As I get older, I feel like ranting and raving more and more. I was talking with someone the other day who told me he had no patience anymore, and then he said that he must be getting old. I guess that’s the curse of wisdom.
These days I have had other duties than my writing and my great library of published works. It wears on me after about four days and I start getting itchy about putting more stuff up, editing and writing. I have so many of these dark tales swirling around in my head (always have) and they need egress and when I find myself sitting there talking to someone over an email chat about webhosting and nameservers, I get impatient. Well, why not? I need to get back to the land of make believe and spin more dark tales.
(What a nut job!)
This week I was also obsessively checking my book sales stats and as they say, :”this way leads to madness.” I think I am only checking them because I have been stuck on other duties rather than writing the next episode and the next and the next and the next. The problem with checking your book sales stats is this: they are always bad. It’s like trying to diagnose your health over the internet.
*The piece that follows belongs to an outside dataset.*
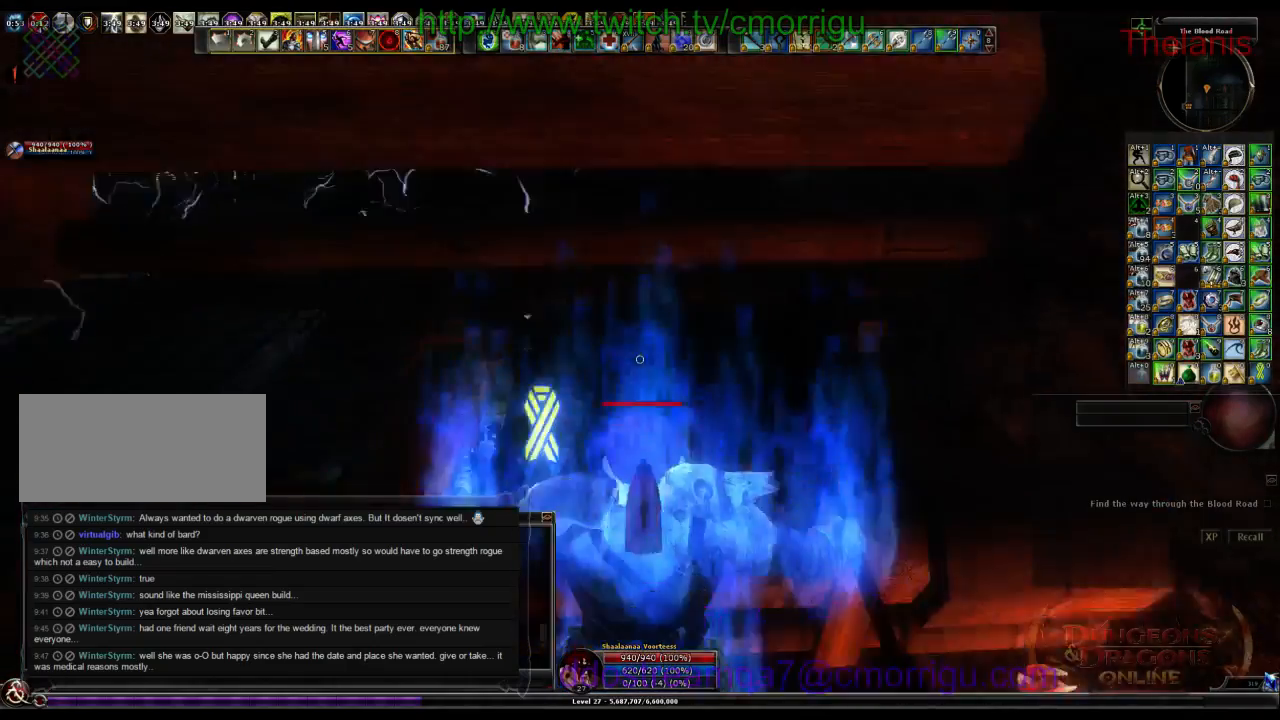
{"keys": ["w"], "events": [[233, "w", "down"]]}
Have you ever noticed that no matter what you look up, an itch, a pimple, an ache, it all leads to death. It’s just amazing how that is online.
Book stats though, they are never enough. One takes it way too personally. One title goes up and you sit back and say, what about all the other ones! Then the other one goes up and you say, yeah, but what about the last one! And on and on down the rabbit hole we go.
Speaking of rabbit holes, I have been binge watching 11.22.63 on Hulu, the new Stephen King time travel JFK series. I liked it so much I bought the audio book, and you know a funny thing happened: I think the mini series is better than the book. I really do and that doesn’t happen very often, but when it does, it throws me a little. I found the same with Twilight, I liked the movie, was bored with the book.
Anyway, it’s not that I am in a rush to publish, I am in a rush to write because these stories want out. They want to be told, they brim over the edge of my brain pan and they don’t shut off. They really don’t. I don’t look at it as a curse, though. It’s great fun. I love it.
The curse is everything that gets in the way of the telling of the vision. Except for the new puppy. She’s just so sweet, there’s no curse there.
Anyway, that’s my rant.
Episode 5 of The Hidden is done and published. It’s called The Hidden: Play the Game. It is the final episode of season 1.
And I have episode 1 of season 2 about 90% done. But I have got to sink some time into season 2 (The Uncounted) in order to get that really coming along, because this other thing showed up in the middle of listening to my HP Lovecraft’s greatest hits book. It was, well, stunning is not the right word, but it was stunning. I was spirited away as they say, sent into the future to witness the coming invasion. I feel morally responsible to write about in a weird way, too.